I thought about a proverb that was said before the time of the Phoenicians and the Canaanites, something like: “Every situation passes by” and “Everything under the sun will vanish one day”. We are stuck between the fear of the idea of death and the worry and constant work to have a longer lifespan. But it is nice to enter this cycle. I am never afraid.


© Thierry Van Biesen
© Thierry Van Biesen

Born in 1975, Odeissé, Lebanon, Ayman Baalbaki lives and works in Beirut, Lebanon. He received his bachelor’s degree in Fine Arts from the Lebanese University in Beirut, Lebanon, and a diploma of Etudes Superieures in Space Art at ENSAD, Paris, France.

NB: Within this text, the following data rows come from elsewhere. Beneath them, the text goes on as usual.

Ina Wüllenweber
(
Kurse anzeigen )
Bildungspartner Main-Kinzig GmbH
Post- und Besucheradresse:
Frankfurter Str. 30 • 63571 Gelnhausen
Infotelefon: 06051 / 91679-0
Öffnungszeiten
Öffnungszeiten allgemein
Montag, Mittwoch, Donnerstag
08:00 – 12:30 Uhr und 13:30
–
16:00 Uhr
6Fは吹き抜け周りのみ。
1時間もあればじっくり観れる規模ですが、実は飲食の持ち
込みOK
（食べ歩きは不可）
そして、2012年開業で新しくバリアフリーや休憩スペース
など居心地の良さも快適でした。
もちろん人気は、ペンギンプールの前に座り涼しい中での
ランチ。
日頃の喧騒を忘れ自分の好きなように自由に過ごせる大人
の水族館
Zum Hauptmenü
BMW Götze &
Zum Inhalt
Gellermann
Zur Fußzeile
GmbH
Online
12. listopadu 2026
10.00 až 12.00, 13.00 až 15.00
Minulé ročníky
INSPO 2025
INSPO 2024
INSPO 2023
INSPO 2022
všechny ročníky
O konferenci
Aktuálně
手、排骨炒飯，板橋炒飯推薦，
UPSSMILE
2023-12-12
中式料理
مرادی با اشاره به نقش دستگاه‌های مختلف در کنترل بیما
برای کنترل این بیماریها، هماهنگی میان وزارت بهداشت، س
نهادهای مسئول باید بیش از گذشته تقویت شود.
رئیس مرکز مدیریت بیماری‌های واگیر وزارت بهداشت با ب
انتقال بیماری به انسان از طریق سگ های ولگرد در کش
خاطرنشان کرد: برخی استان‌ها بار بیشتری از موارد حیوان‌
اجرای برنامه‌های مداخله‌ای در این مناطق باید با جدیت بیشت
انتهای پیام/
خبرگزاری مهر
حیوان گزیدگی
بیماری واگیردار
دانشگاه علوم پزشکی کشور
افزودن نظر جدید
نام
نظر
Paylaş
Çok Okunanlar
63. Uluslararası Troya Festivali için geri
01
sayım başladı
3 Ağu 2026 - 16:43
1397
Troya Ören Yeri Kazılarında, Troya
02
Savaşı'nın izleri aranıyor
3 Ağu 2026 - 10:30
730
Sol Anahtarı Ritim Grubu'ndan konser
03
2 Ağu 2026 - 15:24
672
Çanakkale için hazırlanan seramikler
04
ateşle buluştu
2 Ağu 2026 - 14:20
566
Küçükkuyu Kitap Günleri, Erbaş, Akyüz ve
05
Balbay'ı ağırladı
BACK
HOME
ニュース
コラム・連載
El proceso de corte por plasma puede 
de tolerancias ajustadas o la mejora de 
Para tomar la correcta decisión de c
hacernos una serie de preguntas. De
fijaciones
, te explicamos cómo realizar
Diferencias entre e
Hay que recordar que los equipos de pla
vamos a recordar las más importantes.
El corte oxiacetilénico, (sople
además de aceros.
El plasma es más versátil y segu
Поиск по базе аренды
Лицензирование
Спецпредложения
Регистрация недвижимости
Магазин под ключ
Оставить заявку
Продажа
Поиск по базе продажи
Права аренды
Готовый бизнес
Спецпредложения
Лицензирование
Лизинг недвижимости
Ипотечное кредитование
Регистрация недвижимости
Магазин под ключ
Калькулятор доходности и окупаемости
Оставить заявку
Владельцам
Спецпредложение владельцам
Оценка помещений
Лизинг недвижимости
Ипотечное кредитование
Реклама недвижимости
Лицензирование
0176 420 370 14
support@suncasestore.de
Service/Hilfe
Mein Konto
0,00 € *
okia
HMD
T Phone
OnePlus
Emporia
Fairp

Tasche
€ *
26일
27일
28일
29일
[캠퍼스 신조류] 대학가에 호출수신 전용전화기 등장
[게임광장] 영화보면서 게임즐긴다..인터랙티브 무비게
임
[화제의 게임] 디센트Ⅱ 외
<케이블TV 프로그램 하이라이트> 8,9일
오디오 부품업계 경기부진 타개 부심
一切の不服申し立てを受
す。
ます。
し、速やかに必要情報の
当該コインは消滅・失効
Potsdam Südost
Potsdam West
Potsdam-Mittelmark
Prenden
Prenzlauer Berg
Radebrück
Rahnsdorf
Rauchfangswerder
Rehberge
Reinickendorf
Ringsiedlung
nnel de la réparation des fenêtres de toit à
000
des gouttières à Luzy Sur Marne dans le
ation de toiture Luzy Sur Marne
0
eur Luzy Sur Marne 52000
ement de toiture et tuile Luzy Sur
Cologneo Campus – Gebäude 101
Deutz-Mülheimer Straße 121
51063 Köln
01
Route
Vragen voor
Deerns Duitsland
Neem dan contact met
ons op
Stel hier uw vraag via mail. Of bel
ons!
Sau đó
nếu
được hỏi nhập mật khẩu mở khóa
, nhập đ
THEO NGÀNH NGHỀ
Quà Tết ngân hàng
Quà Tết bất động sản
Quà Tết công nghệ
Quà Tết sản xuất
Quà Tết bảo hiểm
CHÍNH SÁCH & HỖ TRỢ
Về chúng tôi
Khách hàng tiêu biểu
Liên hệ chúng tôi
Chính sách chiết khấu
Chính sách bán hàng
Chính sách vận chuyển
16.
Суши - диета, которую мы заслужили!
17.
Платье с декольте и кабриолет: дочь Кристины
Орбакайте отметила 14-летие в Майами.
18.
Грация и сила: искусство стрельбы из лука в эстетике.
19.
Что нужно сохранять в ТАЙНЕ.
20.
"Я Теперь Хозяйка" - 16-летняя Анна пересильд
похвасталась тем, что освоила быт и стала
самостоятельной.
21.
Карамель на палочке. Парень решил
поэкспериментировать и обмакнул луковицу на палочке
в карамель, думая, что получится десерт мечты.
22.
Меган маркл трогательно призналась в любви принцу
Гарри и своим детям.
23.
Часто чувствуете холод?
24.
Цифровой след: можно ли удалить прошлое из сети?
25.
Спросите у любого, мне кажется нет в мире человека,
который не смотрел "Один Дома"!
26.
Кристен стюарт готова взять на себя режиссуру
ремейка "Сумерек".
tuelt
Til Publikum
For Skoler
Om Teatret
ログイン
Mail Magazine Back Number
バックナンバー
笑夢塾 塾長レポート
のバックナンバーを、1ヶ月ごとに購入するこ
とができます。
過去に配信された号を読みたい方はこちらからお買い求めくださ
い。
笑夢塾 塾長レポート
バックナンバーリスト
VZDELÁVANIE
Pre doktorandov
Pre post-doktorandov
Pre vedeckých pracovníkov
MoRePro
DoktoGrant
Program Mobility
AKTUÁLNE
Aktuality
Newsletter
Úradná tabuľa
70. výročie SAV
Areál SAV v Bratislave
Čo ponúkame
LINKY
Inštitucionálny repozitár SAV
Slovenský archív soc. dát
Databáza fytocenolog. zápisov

He completed his D.E.A in “Art of Images and Contemporary Art,” in Paris VIII in 2003. Recent exhibitions include Arabicity/Ourouba curated by Rose Issa at The Middle East Institute in Washington D.C., USA (2019); the 13th Cairo Biennial, Egypt (2019); Glasstress 2019, curated by Vik Muniz and Koen Vanmechelen at the Berengo Centre for Contemporary Art and Glass in Murano, Italy (2019); Le Monde Arabe Vu Par Ses Artistes at Institut du Monde Arabe in Paris, France (2018); Scripted Reality at Lawrie Shabibi in London, UK (2018); Hommage à Marwan at Galerie Pankow in Berlin, Germany (2018); Blowback at Saleh Barakat Gallery in Beirut; Lebanon (2016); and Thin Sin: Six Artists from Beirut at Taymour Grahne Gallery in New York, USA (2014); among others. His work is featured in private collections and museums such as the Tate Modern, the Ramzi and Saeda Dalloul Art Foundation, Fondation Carmignac, and KA Private Art Space.